[Data taken from a collection]
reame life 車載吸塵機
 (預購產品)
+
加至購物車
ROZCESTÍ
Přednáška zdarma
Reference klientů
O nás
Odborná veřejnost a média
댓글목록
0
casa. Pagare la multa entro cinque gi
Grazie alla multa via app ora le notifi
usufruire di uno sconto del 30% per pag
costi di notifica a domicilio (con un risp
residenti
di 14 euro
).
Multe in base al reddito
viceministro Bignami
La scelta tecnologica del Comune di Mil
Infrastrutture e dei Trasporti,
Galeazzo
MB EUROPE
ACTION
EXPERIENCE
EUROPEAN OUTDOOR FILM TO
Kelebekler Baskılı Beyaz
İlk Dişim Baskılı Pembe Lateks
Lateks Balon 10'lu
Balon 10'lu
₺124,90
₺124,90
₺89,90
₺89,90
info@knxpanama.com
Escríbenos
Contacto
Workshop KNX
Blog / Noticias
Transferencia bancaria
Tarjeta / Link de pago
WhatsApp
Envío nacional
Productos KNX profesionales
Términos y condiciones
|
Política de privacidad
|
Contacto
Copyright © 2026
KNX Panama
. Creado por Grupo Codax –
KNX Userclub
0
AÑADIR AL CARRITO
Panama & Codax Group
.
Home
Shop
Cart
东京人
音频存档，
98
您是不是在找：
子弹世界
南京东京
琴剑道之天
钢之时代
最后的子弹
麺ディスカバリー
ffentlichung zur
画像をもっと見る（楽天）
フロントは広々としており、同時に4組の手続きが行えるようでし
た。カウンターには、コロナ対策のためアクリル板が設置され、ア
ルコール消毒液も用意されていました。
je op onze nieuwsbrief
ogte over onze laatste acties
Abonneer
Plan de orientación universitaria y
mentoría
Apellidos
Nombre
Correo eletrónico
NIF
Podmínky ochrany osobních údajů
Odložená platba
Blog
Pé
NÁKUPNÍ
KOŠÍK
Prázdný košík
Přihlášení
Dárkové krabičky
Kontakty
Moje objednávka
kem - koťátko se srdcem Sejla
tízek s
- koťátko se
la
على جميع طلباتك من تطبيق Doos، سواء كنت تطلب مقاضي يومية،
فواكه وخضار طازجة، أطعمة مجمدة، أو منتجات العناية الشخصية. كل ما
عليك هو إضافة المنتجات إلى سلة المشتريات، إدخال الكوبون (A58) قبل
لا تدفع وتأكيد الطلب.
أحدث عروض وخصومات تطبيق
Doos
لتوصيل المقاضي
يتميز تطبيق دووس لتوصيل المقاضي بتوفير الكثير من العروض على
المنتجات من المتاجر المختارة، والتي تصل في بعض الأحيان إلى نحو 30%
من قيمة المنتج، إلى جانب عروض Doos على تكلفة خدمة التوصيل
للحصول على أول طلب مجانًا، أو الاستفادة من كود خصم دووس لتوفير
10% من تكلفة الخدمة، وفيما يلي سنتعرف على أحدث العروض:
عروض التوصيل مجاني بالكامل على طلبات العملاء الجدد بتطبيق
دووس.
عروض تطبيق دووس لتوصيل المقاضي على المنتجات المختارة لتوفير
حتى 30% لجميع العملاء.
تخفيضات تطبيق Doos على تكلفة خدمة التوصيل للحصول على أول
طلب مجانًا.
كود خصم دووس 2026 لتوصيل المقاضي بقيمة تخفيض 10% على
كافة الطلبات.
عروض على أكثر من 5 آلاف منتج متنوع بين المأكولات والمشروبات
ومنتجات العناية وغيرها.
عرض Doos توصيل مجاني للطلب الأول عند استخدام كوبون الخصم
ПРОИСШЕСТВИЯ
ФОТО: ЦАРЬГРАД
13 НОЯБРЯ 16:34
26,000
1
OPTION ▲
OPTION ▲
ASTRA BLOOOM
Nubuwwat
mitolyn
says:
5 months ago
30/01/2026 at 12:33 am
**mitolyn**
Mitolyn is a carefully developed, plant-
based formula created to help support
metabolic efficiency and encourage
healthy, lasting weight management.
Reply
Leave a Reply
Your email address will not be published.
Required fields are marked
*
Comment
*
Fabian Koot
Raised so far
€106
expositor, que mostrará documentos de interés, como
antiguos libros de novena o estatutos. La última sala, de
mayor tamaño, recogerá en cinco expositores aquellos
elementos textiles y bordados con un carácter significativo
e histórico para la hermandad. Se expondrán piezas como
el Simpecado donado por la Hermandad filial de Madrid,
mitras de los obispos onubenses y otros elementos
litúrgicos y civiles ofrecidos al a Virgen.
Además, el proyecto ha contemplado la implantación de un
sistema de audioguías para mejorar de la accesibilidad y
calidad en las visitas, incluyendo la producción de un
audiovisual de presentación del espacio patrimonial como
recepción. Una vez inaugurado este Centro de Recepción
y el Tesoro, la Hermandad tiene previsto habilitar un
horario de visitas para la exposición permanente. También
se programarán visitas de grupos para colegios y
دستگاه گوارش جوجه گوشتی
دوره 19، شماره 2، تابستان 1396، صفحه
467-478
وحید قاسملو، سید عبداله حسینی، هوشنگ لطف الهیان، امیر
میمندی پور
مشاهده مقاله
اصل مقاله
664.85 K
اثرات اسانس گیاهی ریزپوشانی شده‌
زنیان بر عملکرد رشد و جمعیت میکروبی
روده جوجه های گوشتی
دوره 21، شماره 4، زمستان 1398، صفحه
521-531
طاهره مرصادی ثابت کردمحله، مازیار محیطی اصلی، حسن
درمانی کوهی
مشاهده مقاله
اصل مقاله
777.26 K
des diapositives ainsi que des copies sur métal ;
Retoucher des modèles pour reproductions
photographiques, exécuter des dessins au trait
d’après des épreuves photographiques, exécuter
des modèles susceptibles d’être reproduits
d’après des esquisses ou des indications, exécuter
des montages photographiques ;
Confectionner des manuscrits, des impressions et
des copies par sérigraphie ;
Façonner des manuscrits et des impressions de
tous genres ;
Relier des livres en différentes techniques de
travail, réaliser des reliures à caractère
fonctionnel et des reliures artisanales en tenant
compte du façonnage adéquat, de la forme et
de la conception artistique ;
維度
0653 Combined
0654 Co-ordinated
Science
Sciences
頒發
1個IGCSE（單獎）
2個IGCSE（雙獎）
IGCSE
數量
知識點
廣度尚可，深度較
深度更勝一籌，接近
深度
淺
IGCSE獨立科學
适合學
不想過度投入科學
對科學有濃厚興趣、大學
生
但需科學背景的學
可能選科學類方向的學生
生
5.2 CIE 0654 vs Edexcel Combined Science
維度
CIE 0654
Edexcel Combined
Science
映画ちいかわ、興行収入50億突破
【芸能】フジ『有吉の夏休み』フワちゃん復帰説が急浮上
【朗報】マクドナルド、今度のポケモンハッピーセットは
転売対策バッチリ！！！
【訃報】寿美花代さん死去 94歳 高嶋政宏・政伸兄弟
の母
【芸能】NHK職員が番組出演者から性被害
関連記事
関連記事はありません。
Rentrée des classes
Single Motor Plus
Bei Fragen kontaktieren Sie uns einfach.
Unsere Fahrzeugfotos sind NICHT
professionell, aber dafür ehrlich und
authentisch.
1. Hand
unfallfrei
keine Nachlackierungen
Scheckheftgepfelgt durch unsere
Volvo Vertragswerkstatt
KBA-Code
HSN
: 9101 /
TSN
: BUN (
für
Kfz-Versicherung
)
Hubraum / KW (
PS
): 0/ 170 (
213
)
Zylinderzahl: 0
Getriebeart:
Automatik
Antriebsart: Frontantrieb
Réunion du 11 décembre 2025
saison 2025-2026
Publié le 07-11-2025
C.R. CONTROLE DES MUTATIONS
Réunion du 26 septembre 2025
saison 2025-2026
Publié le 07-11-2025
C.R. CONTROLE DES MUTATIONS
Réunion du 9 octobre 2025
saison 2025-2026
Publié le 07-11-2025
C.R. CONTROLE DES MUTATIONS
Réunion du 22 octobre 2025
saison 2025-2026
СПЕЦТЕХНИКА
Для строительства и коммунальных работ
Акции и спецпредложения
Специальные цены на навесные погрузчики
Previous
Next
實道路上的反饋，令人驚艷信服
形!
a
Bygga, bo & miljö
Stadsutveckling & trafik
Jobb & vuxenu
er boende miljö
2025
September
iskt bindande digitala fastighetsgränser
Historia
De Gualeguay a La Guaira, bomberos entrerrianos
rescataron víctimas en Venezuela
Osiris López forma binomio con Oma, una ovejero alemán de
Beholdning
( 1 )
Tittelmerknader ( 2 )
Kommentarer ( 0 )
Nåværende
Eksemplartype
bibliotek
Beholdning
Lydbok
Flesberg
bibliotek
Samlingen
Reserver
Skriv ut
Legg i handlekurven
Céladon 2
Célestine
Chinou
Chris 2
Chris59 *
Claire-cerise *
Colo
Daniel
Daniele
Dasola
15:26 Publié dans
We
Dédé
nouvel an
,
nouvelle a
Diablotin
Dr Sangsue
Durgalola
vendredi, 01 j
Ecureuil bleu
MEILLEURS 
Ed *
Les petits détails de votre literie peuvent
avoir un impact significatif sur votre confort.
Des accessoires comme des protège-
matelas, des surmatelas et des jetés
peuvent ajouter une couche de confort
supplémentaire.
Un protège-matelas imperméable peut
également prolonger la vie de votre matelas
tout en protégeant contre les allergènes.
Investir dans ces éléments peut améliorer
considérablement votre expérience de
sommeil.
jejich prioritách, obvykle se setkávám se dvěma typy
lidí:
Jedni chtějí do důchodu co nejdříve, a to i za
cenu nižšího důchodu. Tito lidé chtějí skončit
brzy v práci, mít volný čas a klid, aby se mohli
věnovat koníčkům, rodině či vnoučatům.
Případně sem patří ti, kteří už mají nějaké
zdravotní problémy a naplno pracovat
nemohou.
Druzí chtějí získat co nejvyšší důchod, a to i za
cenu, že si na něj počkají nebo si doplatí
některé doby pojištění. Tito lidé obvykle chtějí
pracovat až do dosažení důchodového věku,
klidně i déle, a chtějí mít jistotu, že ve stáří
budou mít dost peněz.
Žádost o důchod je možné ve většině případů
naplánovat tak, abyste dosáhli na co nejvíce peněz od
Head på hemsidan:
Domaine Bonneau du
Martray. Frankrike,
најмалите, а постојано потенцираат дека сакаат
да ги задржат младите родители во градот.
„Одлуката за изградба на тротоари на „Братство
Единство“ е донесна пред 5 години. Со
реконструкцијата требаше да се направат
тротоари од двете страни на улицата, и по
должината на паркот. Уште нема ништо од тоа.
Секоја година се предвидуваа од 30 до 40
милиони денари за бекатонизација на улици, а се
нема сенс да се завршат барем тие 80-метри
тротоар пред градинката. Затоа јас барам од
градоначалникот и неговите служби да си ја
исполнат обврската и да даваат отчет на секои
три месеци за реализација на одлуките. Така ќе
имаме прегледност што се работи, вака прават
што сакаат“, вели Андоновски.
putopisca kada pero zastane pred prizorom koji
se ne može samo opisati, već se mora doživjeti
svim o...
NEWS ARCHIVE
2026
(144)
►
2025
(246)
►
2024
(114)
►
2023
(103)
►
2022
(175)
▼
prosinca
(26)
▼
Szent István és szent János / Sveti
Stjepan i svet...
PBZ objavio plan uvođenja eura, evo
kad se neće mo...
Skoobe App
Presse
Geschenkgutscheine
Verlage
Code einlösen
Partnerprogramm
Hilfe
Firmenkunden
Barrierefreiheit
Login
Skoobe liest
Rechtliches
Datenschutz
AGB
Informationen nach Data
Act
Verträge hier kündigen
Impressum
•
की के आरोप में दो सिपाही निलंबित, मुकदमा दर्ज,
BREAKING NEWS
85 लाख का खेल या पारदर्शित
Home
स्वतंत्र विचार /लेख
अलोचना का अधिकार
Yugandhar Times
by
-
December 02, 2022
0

Task to carry out: Turn the lines of the data into a numbered list, from the start of the data through the line with "Moje objednávka", leaving out blank lines.

Solution to this exercise:
1. reame life 車載吸塵機
2.  (預購產品)
3. +
4. 加至購物車
5. ROZCESTÍ
6. Přednáška zdarma
7. Reference klientů
8. O nás
9. Odborná veřejnost a média
10. 댓글목록
11. 0
12. casa. Pagare la multa entro cinque gi
13. Grazie alla multa via app ora le notifi
14. usufruire di uno sconto del 30% per pag
15. costi di notifica a domicilio (con un risp
16. residenti
17. di 14 euro
18. ).
19. Multe in base al reddito
20. viceministro Bignami
21. La scelta tecnologica del Comune di Mil
22. Infrastrutture e dei Trasporti,
23. Galeazzo
24. MB EUROPE
25. ACTION
26. EXPERIENCE
27. EUROPEAN OUTDOOR FILM TO
28. Kelebekler Baskılı Beyaz
29. İlk Dişim Baskılı Pembe Lateks
30. Lateks Balon 10'lu
31. Balon 10'lu
32. ₺124,90
33. ₺124,90
34. ₺89,90
35. ₺89,90
36. info@knxpanama.com
37. Escríbenos
38. Contacto
39. Workshop KNX
40. Blog / Noticias
41. Transferencia bancaria
42. Tarjeta / Link de pago
43. WhatsApp
44. Envío nacional
45. Productos KNX profesionales
46. Términos y condiciones
47. |
48. Política de privacidad
49. |
50. Contacto
51. Copyright © 2026
52. KNX Panama
53. . Creado por Grupo Codax –
54. KNX Userclub
55. 0
56. AÑADIR AL CARRITO
57. Panama & Codax Group
58. .
59. Home
60. Shop
61. Cart
62. 东京人
63. 音频存档，
64. 98
65. 您是不是在找：
66. 子弹世界
67. 南京东京
68. 琴剑道之天
69. 钢之时代
70. 最后的子弹
71. 麺ディスカバリー
72. ffentlichung zur
73. 画像をもっと見る（楽天）
74. フロントは広々としており、同時に4組の手続きが行えるようでし
75. た。カウンターには、コロナ対策のためアクリル板が設置され、ア
76. ルコール消毒液も用意されていました。
77. je op onze nieuwsbrief
78. ogte over onze laatste acties
79. Abonneer
80. Plan de orientación universitaria y
81. mentoría
82. Apellidos
83. Nombre
84. Correo eletrónico
85. NIF
86. Podmínky ochrany osobních údajů
87. Odložená platba
88. Blog
89. Pé
90. NÁKUPNÍ
91. KOŠÍK
92. Prázdný košík
93. Přihlášení
94. Dárkové krabičky
95. Kontakty
96. Moje objednávka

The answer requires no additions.